Data excerpts:

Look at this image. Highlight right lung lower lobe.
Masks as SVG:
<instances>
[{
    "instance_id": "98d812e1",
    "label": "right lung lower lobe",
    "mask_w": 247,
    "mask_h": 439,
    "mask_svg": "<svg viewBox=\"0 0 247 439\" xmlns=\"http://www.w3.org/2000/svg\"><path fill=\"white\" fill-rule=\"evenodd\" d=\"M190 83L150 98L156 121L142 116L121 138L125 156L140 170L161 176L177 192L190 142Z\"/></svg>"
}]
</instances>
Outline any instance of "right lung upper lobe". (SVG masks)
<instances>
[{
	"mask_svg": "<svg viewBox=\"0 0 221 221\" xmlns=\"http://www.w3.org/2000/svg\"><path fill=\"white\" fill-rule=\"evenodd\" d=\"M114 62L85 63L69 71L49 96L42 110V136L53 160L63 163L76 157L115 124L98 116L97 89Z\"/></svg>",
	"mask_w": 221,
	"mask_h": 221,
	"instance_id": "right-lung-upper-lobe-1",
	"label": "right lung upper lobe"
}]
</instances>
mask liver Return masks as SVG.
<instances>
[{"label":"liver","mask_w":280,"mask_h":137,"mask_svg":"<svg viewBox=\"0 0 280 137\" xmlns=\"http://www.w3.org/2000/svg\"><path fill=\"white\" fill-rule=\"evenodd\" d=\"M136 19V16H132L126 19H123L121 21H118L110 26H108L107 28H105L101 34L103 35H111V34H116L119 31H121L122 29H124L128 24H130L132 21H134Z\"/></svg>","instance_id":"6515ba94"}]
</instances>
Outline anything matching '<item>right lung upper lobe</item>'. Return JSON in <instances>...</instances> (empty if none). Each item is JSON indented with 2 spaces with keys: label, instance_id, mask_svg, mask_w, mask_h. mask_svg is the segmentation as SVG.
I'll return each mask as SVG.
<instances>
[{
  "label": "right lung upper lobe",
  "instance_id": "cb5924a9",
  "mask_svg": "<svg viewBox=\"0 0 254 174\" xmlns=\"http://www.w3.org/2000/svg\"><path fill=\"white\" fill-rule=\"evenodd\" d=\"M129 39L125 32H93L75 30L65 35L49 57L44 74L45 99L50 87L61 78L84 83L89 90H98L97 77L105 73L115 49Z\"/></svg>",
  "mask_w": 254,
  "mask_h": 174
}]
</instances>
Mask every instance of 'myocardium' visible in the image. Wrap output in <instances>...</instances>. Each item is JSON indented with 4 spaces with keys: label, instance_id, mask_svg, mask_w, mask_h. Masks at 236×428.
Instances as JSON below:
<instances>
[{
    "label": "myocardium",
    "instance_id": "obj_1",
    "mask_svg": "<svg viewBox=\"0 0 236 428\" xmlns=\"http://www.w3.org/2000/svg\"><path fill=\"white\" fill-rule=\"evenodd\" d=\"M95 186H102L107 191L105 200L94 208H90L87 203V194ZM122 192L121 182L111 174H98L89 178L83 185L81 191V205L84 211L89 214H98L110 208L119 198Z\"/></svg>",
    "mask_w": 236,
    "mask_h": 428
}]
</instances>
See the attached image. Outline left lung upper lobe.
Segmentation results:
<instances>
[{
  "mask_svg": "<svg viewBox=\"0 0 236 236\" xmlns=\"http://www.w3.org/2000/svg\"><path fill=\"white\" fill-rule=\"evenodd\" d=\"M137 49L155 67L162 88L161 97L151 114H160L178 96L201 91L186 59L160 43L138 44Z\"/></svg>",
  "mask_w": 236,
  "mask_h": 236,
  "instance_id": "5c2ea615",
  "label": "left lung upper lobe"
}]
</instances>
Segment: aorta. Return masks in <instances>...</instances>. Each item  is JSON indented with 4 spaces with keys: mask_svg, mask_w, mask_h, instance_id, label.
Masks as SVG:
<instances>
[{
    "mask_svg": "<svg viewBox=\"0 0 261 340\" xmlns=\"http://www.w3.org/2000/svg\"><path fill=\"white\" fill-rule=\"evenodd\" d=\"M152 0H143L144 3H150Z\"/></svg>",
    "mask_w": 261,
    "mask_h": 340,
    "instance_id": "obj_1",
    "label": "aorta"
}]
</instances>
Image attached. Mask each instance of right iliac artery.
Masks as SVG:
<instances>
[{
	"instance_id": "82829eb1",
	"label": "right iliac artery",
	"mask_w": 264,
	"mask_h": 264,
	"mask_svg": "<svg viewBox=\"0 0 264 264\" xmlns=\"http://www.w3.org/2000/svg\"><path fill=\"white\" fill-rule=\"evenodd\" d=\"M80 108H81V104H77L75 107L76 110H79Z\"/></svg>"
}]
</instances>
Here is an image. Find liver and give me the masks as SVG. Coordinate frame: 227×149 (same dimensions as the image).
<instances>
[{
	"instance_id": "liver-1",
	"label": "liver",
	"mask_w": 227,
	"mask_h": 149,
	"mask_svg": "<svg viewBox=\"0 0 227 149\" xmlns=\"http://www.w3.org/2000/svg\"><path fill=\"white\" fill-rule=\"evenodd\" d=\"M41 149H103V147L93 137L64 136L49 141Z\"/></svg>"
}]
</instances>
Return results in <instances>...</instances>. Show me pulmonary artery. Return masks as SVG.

What needs to be done:
Find each line in the material above that contains the string "right", and copy those lines in full. Matching is case-sensitive.

Solution to the problem:
Look at this image. Highlight right lung lower lobe.
    "label": "right lung lower lobe",
Outline any instance of "right lung upper lobe". (SVG masks)
	"instance_id": "right-lung-upper-lobe-1",
	"label": "right lung upper lobe"
Outline anything matching '<item>right lung upper lobe</item>'. Return JSON in <instances>...</instances> (empty if none). Each item is JSON indented with 2 spaces with keys: label, instance_id, mask_svg, mask_w, mask_h. mask_svg is the segmentation as SVG.
  "label": "right lung upper lobe",
Image attached. Mask each instance of right iliac artery.
	"label": "right iliac artery",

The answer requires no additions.